[[ Input data, beginning ]]
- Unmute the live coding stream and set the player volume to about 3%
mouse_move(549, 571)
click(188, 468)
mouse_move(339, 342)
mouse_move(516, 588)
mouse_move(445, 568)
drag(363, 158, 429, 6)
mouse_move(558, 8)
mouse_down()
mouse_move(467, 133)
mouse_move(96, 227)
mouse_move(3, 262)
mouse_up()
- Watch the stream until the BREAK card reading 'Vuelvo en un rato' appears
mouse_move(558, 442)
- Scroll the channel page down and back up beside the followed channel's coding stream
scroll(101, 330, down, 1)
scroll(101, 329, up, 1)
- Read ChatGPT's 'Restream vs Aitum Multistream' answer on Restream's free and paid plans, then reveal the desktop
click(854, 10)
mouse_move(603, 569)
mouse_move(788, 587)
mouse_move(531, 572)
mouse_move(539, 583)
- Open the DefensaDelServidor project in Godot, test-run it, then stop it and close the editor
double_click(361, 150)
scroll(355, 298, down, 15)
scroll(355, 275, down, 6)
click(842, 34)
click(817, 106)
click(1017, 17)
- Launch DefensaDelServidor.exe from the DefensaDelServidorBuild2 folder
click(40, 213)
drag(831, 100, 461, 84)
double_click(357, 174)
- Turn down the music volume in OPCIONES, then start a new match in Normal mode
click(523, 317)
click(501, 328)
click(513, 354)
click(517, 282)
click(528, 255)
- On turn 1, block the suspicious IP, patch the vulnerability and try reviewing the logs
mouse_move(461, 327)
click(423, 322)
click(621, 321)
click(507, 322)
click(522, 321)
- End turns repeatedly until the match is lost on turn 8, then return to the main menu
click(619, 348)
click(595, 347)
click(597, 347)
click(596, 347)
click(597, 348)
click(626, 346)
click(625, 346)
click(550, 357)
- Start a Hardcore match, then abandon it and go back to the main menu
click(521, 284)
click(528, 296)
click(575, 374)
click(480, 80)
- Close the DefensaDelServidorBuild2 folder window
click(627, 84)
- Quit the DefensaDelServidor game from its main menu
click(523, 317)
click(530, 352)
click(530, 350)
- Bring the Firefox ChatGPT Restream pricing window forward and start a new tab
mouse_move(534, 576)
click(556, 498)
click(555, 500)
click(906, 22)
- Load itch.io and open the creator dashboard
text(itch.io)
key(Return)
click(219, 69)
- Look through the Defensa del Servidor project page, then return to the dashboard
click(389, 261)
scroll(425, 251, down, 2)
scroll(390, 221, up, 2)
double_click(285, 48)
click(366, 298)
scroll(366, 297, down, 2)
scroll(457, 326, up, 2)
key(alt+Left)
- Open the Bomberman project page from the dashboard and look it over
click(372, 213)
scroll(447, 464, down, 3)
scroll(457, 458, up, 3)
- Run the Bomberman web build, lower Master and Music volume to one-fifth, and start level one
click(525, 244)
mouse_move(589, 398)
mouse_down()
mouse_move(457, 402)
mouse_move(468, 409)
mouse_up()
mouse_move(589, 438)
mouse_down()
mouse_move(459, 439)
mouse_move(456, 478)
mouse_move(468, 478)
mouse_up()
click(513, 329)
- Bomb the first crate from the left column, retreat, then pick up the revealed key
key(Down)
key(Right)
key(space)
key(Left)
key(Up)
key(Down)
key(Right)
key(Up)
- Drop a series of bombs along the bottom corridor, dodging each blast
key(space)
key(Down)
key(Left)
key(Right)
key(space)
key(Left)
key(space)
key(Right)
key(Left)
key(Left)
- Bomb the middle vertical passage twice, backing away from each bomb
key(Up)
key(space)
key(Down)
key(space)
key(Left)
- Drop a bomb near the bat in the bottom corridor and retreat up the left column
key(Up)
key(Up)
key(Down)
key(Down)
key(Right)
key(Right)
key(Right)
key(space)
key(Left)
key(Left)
[[ Input data, end ]]
All that belongs in your answer is the stretch of entries above from the line with "scroll(355, 298, down, 15)" through the line with "click(501, 328)", printed exactly.

■ Response area ■
scroll(355, 298, down, 15)
scroll(355, 275, down, 6)
click(842, 34)
click(817, 106)
click(1017, 17)
- Launch DefensaDelServidor.exe from the DefensaDelServidorBuild2 folder
click(40, 213)
drag(831, 100, 461, 84)
double_click(357, 174)
- Turn down the music volume in OPCIONES, then start a new match in Normal mode
click(523, 317)
click(501, 328)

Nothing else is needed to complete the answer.